> [Data excerpts]:
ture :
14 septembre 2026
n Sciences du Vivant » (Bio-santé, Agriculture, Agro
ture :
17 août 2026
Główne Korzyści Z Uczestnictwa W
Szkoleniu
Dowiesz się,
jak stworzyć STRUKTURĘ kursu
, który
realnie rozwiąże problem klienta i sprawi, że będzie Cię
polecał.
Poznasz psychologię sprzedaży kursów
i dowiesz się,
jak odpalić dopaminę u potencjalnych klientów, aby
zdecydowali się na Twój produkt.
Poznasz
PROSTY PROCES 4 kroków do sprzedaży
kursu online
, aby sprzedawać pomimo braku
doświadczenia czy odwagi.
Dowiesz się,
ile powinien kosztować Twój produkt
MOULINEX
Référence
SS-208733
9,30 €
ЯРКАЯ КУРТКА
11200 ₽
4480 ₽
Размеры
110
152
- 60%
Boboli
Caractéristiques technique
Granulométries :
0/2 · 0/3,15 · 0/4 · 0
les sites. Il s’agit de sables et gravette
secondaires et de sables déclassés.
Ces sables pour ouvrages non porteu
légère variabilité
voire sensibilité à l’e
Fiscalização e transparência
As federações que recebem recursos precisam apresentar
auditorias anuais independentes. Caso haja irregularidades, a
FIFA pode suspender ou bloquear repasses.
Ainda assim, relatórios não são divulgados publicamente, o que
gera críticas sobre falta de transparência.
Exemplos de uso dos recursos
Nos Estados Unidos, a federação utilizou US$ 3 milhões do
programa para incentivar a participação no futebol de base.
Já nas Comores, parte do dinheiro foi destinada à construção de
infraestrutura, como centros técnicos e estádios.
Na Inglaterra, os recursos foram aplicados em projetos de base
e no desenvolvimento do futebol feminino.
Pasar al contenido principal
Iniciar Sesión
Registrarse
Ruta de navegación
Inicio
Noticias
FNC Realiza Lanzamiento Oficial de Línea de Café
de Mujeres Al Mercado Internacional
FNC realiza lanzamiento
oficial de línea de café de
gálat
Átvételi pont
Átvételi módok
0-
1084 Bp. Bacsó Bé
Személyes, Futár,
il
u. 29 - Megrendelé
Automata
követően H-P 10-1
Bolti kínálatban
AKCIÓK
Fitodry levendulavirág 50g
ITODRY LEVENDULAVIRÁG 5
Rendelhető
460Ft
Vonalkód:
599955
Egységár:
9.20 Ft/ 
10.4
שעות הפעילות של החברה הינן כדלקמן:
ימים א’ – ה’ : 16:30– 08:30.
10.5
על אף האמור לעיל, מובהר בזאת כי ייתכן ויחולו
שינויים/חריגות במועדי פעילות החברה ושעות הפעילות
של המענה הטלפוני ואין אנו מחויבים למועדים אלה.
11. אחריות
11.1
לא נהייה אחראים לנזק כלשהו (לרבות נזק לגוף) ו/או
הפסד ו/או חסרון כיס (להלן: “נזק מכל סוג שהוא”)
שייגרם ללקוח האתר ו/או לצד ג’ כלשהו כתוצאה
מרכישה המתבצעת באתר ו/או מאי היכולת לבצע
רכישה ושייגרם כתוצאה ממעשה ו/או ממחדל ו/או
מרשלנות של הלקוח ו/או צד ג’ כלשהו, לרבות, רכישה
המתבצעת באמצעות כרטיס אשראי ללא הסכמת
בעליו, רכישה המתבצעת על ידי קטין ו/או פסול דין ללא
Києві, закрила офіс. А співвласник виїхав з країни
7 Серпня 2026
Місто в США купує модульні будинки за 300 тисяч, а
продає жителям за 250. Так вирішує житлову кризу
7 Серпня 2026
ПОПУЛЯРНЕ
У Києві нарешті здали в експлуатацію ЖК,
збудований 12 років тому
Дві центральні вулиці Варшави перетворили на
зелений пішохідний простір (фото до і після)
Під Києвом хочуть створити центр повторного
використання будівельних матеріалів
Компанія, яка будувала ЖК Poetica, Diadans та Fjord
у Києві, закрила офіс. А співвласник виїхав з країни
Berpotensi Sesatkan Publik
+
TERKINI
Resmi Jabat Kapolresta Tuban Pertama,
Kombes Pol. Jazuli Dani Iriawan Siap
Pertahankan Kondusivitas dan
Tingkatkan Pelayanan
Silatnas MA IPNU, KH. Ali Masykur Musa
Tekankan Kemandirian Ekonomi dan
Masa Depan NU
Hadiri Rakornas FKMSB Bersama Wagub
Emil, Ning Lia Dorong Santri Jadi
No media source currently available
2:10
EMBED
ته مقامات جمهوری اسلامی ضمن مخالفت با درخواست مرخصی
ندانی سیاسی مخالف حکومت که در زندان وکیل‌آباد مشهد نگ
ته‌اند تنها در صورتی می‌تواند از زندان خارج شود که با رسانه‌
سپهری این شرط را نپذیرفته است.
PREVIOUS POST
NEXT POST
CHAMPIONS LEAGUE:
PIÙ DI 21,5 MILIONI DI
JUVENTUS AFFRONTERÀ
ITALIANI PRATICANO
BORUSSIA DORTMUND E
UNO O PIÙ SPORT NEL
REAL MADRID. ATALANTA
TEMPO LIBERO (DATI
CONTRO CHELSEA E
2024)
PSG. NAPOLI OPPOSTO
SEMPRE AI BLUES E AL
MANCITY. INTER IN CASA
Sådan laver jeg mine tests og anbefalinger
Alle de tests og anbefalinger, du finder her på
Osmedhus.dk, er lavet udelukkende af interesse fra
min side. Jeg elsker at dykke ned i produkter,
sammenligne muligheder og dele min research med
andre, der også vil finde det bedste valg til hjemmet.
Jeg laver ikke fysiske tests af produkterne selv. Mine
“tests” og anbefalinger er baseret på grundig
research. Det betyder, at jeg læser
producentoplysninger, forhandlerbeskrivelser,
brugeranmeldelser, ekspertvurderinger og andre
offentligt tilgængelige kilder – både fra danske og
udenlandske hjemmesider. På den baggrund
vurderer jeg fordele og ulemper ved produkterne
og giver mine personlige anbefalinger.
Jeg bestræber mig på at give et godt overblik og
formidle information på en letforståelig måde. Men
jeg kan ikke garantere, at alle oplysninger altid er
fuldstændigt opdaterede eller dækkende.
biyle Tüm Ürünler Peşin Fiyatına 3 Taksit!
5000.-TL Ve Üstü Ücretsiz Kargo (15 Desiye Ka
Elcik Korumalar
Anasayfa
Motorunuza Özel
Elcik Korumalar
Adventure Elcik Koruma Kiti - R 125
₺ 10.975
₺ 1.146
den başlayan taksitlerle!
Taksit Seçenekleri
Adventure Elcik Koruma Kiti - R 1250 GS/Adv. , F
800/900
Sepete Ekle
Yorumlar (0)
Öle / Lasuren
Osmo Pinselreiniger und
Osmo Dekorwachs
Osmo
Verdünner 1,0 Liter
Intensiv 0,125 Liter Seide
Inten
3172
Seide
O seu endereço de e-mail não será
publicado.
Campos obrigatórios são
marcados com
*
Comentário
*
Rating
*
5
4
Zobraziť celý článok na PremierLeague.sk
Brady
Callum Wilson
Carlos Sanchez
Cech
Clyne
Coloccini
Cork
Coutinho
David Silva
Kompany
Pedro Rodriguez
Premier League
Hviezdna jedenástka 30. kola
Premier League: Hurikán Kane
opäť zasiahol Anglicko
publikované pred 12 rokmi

> [Activity]: Rewrite all the rows above, swapping each "Osmo" for "Osmo Color" and leaving every other character unchanged.

> [The answer]:
ture :
14 septembre 2026
n Sciences du Vivant » (Bio-santé, Agriculture, Agro
ture :
17 août 2026
Główne Korzyści Z Uczestnictwa W
Szkoleniu
Dowiesz się,
jak stworzyć STRUKTURĘ kursu
, który
realnie rozwiąże problem klienta i sprawi, że będzie Cię
polecał.
Poznasz psychologię sprzedaży kursów
i dowiesz się,
jak odpalić dopaminę u potencjalnych klientów, aby
zdecydowali się na Twój produkt.
Poznasz
PROSTY PROCES 4 kroków do sprzedaży
kursu online
, aby sprzedawać pomimo braku
doświadczenia czy odwagi.
Dowiesz się,
ile powinien kosztować Twój produkt
MOULINEX
Référence
SS-208733
9,30 €
ЯРКАЯ КУРТКА
11200 ₽
4480 ₽
Размеры
110
152
- 60%
Boboli
Caractéristiques technique
Granulométries :
0/2 · 0/3,15 · 0/4 · 0
les sites. Il s’agit de sables et gravette
secondaires et de sables déclassés.
Ces sables pour ouvrages non porteu
légère variabilité
voire sensibilité à l’e
Fiscalização e transparência
As federações que recebem recursos precisam apresentar
auditorias anuais independentes. Caso haja irregularidades, a
FIFA pode suspender ou bloquear repasses.
Ainda assim, relatórios não são divulgados publicamente, o que
gera críticas sobre falta de transparência.
Exemplos de uso dos recursos
Nos Estados Unidos, a federação utilizou US$ 3 milhões do
programa para incentivar a participação no futebol de base.
Já nas Comores, parte do dinheiro foi destinada à construção de
infraestrutura, como centros técnicos e estádios.
Na Inglaterra, os recursos foram aplicados em projetos de base
e no desenvolvimento do futebol feminino.
Pasar al contenido principal
Iniciar Sesión
Registrarse
Ruta de navegación
Inicio
Noticias
FNC Realiza Lanzamiento Oficial de Línea de Café
de Mujeres Al Mercado Internacional
FNC realiza lanzamiento
oficial de línea de café de
gálat
Átvételi pont
Átvételi módok
0-
1084 Bp. Bacsó Bé
Személyes, Futár,
il
u. 29 - Megrendelé
Automata
követően H-P 10-1
Bolti kínálatban
AKCIÓK
Fitodry levendulavirág 50g
ITODRY LEVENDULAVIRÁG 5
Rendelhető
460Ft
Vonalkód:
599955
Egységár:
9.20 Ft/ 
10.4
שעות הפעילות של החברה הינן כדלקמן:
ימים א’ – ה’ : 16:30– 08:30.
10.5
על אף האמור לעיל, מובהר בזאת כי ייתכן ויחולו
שינויים/חריגות במועדי פעילות החברה ושעות הפעילות
של המענה הטלפוני ואין אנו מחויבים למועדים אלה.
11. אחריות
11.1
לא נהייה אחראים לנזק כלשהו (לרבות נזק לגוף) ו/או
הפסד ו/או חסרון כיס (להלן: “נזק מכל סוג שהוא”)
שייגרם ללקוח האתר ו/או לצד ג’ כלשהו כתוצאה
מרכישה המתבצעת באתר ו/או מאי היכולת לבצע
רכישה ושייגרם כתוצאה ממעשה ו/או ממחדל ו/או
מרשלנות של הלקוח ו/או צד ג’ כלשהו, לרבות, רכישה
המתבצעת באמצעות כרטיס אשראי ללא הסכמת
בעליו, רכישה המתבצעת על ידי קטין ו/או פסול דין ללא
Києві, закрила офіс. А співвласник виїхав з країни
7 Серпня 2026
Місто в США купує модульні будинки за 300 тисяч, а
продає жителям за 250. Так вирішує житлову кризу
7 Серпня 2026
ПОПУЛЯРНЕ
У Києві нарешті здали в експлуатацію ЖК,
збудований 12 років тому
Дві центральні вулиці Варшави перетворили на
зелений пішохідний простір (фото до і після)
Під Києвом хочуть створити центр повторного
використання будівельних матеріалів
Компанія, яка будувала ЖК Poetica, Diadans та Fjord
у Києві, закрила офіс. А співвласник виїхав з країни
Berpotensi Sesatkan Publik
+
TERKINI
Resmi Jabat Kapolresta Tuban Pertama,
Kombes Pol. Jazuli Dani Iriawan Siap
Pertahankan Kondusivitas dan
Tingkatkan Pelayanan
Silatnas MA IPNU, KH. Ali Masykur Musa
Tekankan Kemandirian Ekonomi dan
Masa Depan NU
Hadiri Rakornas FKMSB Bersama Wagub
Emil, Ning Lia Dorong Santri Jadi
No media source currently available
2:10
EMBED
ته مقامات جمهوری اسلامی ضمن مخالفت با درخواست مرخصی
ندانی سیاسی مخالف حکومت که در زندان وکیل‌آباد مشهد نگ
ته‌اند تنها در صورتی می‌تواند از زندان خارج شود که با رسانه‌
سپهری این شرط را نپذیرفته است.
PREVIOUS POST
NEXT POST
CHAMPIONS LEAGUE:
PIÙ DI 21,5 MILIONI DI
JUVENTUS AFFRONTERÀ
ITALIANI PRATICANO
BORUSSIA DORTMUND E
UNO O PIÙ SPORT NEL
REAL MADRID. ATALANTA
TEMPO LIBERO (DATI
CONTRO CHELSEA E
2024)
PSG. NAPOLI OPPOSTO
SEMPRE AI BLUES E AL
MANCITY. INTER IN CASA
Sådan laver jeg mine tests og anbefalinger
Alle de tests og anbefalinger, du finder her på
Osmedhus.dk, er lavet udelukkende af interesse fra
min side. Jeg elsker at dykke ned i produkter,
sammenligne muligheder og dele min research med
andre, der også vil finde det bedste valg til hjemmet.
Jeg laver ikke fysiske tests af produkterne selv. Mine
“tests” og anbefalinger er baseret på grundig
research. Det betyder, at jeg læser
producentoplysninger, forhandlerbeskrivelser,
brugeranmeldelser, ekspertvurderinger og andre
offentligt tilgængelige kilder – både fra danske og
udenlandske hjemmesider. På den baggrund
vurderer jeg fordele og ulemper ved produkterne
og giver mine personlige anbefalinger.
Jeg bestræber mig på at give et godt overblik og
formidle information på en letforståelig måde. Men
jeg kan ikke garantere, at alle oplysninger altid er
fuldstændigt opdaterede eller dækkende.
biyle Tüm Ürünler Peşin Fiyatına 3 Taksit!
5000.-TL Ve Üstü Ücretsiz Kargo (15 Desiye Ka
Elcik Korumalar
Anasayfa
Motorunuza Özel
Elcik Korumalar
Adventure Elcik Koruma Kiti - R 125
₺ 10.975
₺ 1.146
den başlayan taksitlerle!
Taksit Seçenekleri
Adventure Elcik Koruma Kiti - R 1250 GS/Adv. , F
800/900
Sepete Ekle
Yorumlar (0)
Öle / Lasuren
Osmo Color Pinselreiniger und
Osmo Color Dekorwachs
Osmo Color
Verdünner 1,0 Liter
Intensiv 0,125 Liter Seide
Inten
3172
Seide
O seu endereço de e-mail não será
publicado.
Campos obrigatórios são
marcados com
*
Comentário
*
Rating
*
5
4
Zobraziť celý článok na PremierLeague.sk
Brady
Callum Wilson
Carlos Sanchez
Cech
Clyne
Coloccini
Cork
Coutinho
David Silva
Kompany
Pedro Rodriguez
Premier League
Hviezdna jedenástka 30. kola
Premier League: Hurikán Kane
opäť zasiahol Anglicko
publikované pred 12 rokmi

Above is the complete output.